Loan assistance is only part of a bigger issue college students face, some say.
President Barack Obama recently announced a program that he claims will help students acquiring large amounts of debt from their federal loans.
The loan-relief program could lower the highest required payment on student loans from 15 percent of discretionary income annually to 10 percent.
Remaining debt will be forgiven after 20 years instead of 25, which could affect 1.6 million borrowers.
In addition, Obama’s plan allows borrowers to combine their loan from the Federal Family Education Loan Program and their government direct loan into one. This consolidation would have up to one half of a percentage point less than it did previously, according to CBS News. It could affect 5.8 million borrowers.
Former university president and political science professor David Adamany said the program appears to be helpful, but the absence of particular details in the media’s coverage still leaves him unsure.
“I find that the deferral of loans for some graduates will help those unemployed in the current recession and that the ‘forgiveness’ of loans after a fixed period of time will certainly help students,” Adamany said. “[But] I do not yet understand how the deferred payments will work: Will students then have to make largely monthly payments later if they defer now…must a student have made all of his or her payments for 20…years in order to be forgiven?”
Others are skeptical toward the effectiveness of Obama’s plan as well.
The San Francisco Chronicle reported that the consolidation of a direct loan and a FFEL loan would only receive a reduction of 0.25 percent on its interest rate, providing minuscule savings.
The following example was in the Chronicle: If the two consolidated loans have $20,000 at a 6.8 percent interest rate, one would only retain $2.56 per month, or $307 during 10 years?
Sophomore biology major Skye Curry said the program looks good superficially, but it doesn’t address the overall issue that continues to hit students: tuition hikes.

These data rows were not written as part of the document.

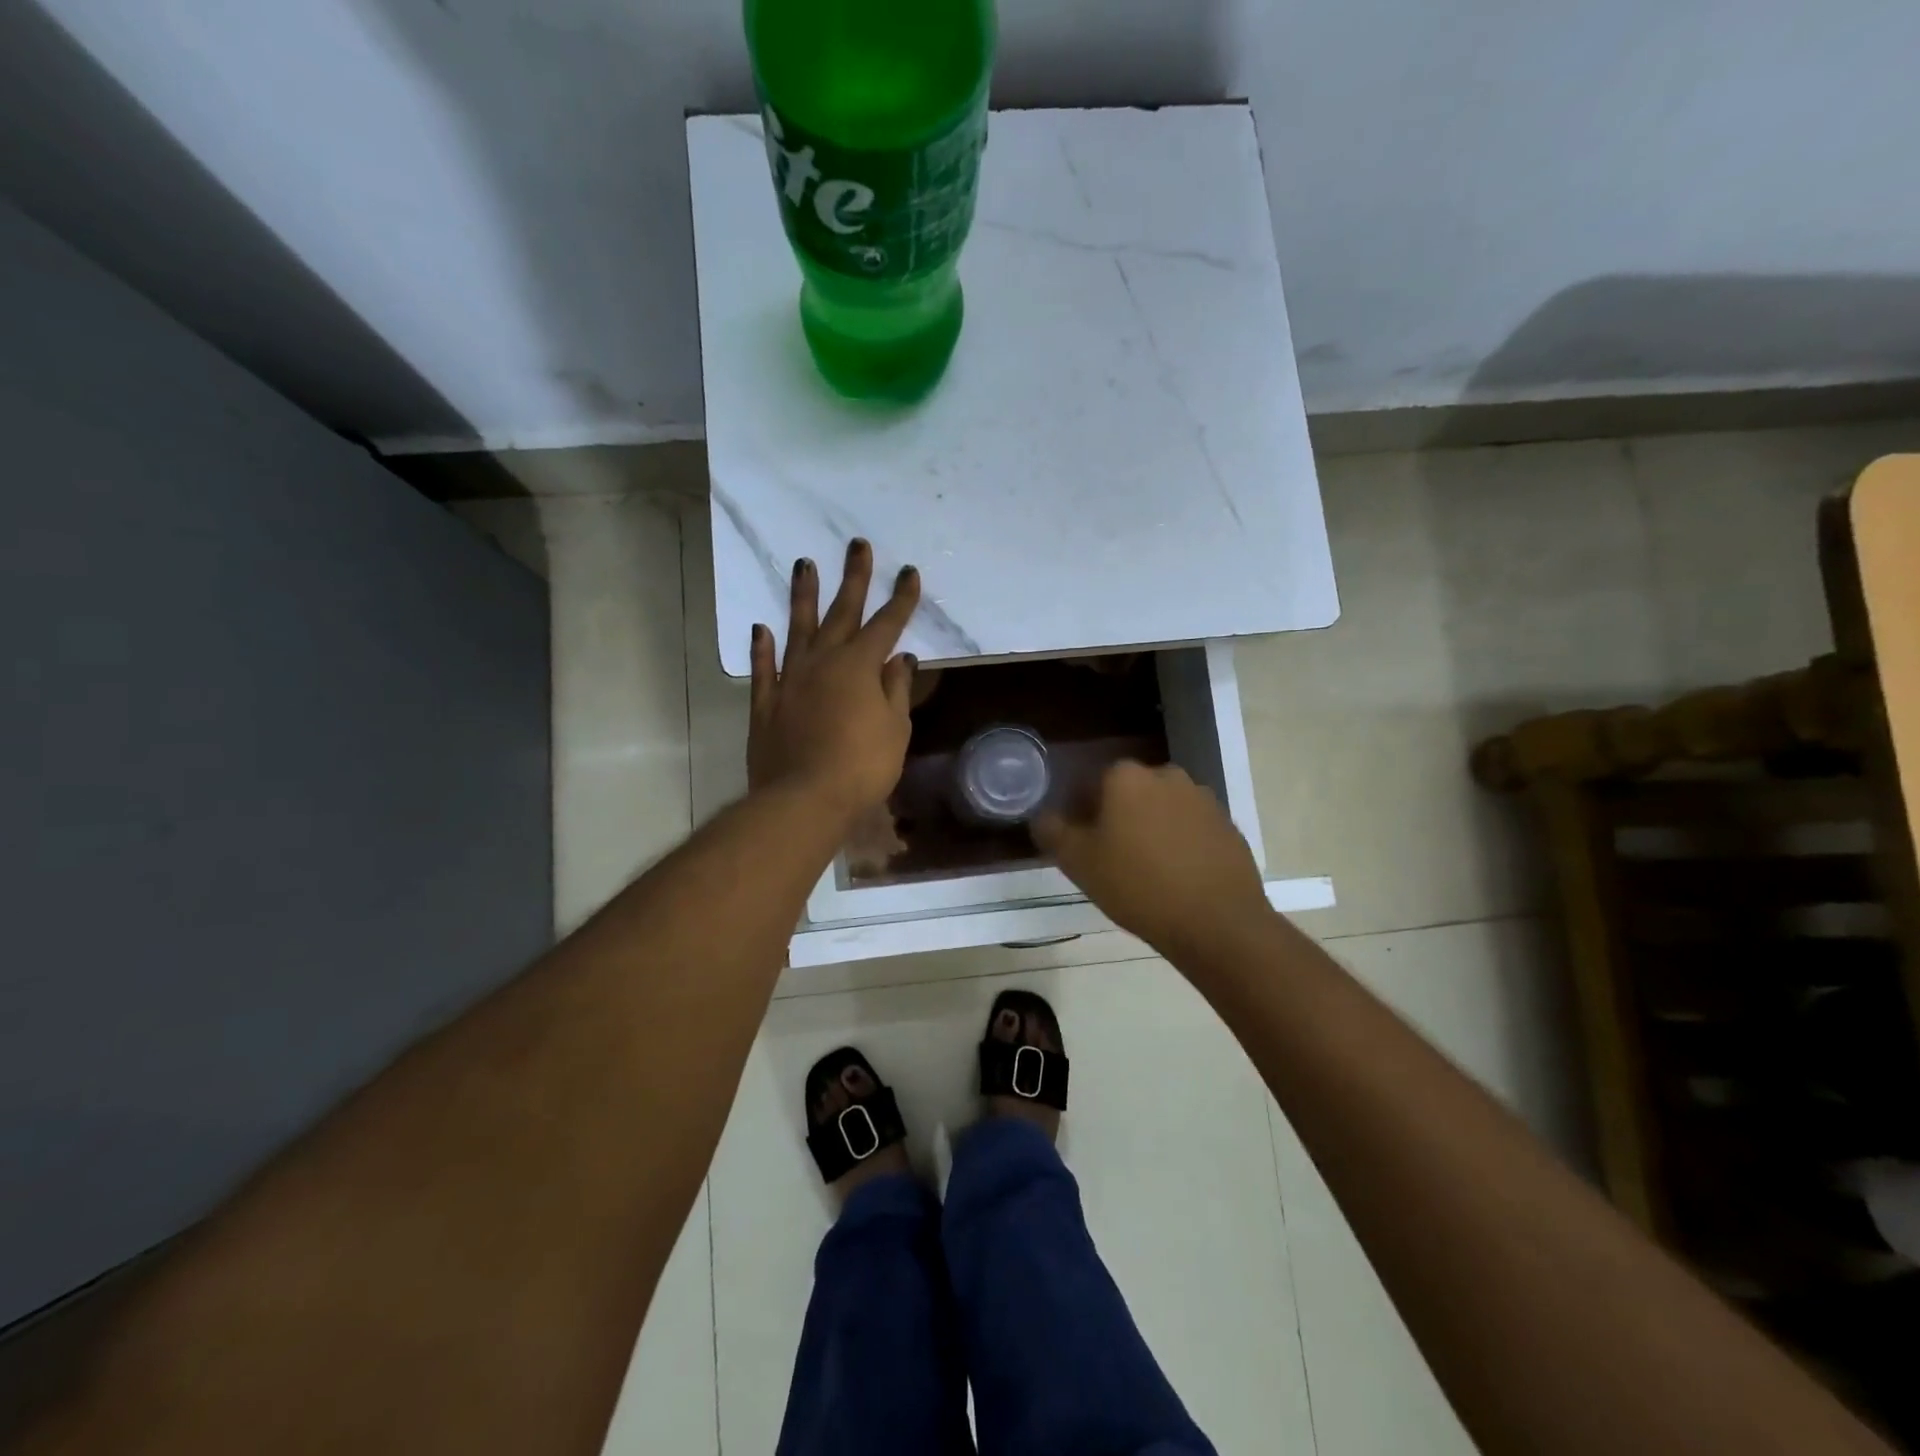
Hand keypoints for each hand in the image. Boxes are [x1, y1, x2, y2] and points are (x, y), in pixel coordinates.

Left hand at [748, 539, 919, 823]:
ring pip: (797, 629)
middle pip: (841, 612)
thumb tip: (900, 660)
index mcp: (860, 666)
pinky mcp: (766, 703)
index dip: (901, 599)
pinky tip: (760, 628)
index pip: (886, 624)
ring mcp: (790, 680)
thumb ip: (895, 690)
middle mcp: (823, 662)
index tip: (909, 573)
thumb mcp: (895, 730)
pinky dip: (762, 648)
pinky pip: (764, 668)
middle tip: (857, 545)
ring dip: (802, 596)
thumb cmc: (863, 767)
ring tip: (804, 564)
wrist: (804, 799)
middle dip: (853, 578)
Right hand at [1034, 761, 1271, 959]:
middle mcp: (1166, 775)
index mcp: (1126, 776)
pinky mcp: (1228, 825)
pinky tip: (1177, 877)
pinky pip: (1191, 828)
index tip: (1081, 845)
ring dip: (1150, 829)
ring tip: (1146, 871)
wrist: (1217, 922)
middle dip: (1117, 818)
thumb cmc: (1137, 885)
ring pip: (1162, 809)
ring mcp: (1202, 798)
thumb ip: (1052, 831)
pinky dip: (1180, 844)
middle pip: (1128, 793)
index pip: (1090, 784)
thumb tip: (1043, 816)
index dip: (1080, 814)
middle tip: (1110, 859)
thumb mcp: (1077, 862)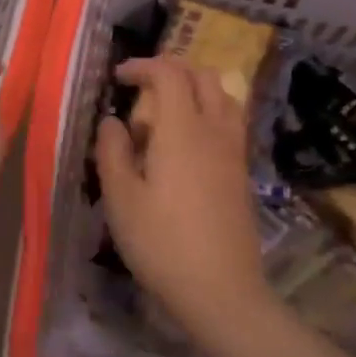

“How about you put a cap on how much the schools can raise their tuition,” Curry said. “Because if you put a cap on student loans, but the school’s tuition is going higher, how is that going to level out?”
Adamany said he also believes there is a “larger question” of state governments supporting their universities when deciding what goes into the state budget.
“One of the causes has plainly been the withdrawal of state support from public universities because state treasuries have been drained by the escalating costs of Medicaid,” Adamany said. “So until the health care system in this country is somehow fixed, state support for higher education will be inadequate and students will be required to pay a larger share of higher education costs.”
Temple increased its tuition by 10 percent for this fall, with in-state costs rising to $13,006 from $11,834 and out-of-state prices rising to $22,832 from $21,662.
Borrowers who are in default or took out federal loans before 2008 will not qualify for the program.
Curry, who has a significant balance accumulating from her direct loans and a Perkins loan, doesn’t find relief in the program for herself.
“I feel like you’re still in that tight, little restriction by the government,” Curry said. “I mean, I love Obama and all, but over the past few years I’ve really been slapped in the face with federal loans. It’s a struggle.”